[Start of section]

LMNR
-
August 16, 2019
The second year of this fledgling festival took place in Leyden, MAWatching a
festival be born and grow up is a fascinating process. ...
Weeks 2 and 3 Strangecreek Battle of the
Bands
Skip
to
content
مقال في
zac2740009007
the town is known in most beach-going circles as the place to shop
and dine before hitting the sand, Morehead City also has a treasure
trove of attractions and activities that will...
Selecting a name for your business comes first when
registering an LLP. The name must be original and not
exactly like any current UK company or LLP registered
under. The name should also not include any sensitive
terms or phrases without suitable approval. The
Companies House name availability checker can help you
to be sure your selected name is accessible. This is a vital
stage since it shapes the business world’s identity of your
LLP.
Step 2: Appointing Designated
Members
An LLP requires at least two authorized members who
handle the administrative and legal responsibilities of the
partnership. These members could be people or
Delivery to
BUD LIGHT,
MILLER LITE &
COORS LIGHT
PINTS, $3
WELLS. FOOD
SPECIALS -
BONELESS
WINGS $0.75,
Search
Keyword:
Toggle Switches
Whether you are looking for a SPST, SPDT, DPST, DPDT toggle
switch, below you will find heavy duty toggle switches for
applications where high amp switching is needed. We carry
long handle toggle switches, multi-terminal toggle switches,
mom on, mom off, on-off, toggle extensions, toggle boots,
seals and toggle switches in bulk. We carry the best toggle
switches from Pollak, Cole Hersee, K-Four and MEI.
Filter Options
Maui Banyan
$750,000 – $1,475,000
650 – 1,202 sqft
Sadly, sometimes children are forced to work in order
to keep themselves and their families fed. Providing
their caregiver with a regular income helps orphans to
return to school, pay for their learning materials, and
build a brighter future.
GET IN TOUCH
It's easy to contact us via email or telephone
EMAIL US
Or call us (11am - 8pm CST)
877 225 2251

[End of section]

◆ **Your instructions**
A single number is asked for: how many lines in the entries above hold the string "their".

◆ **Task response**
3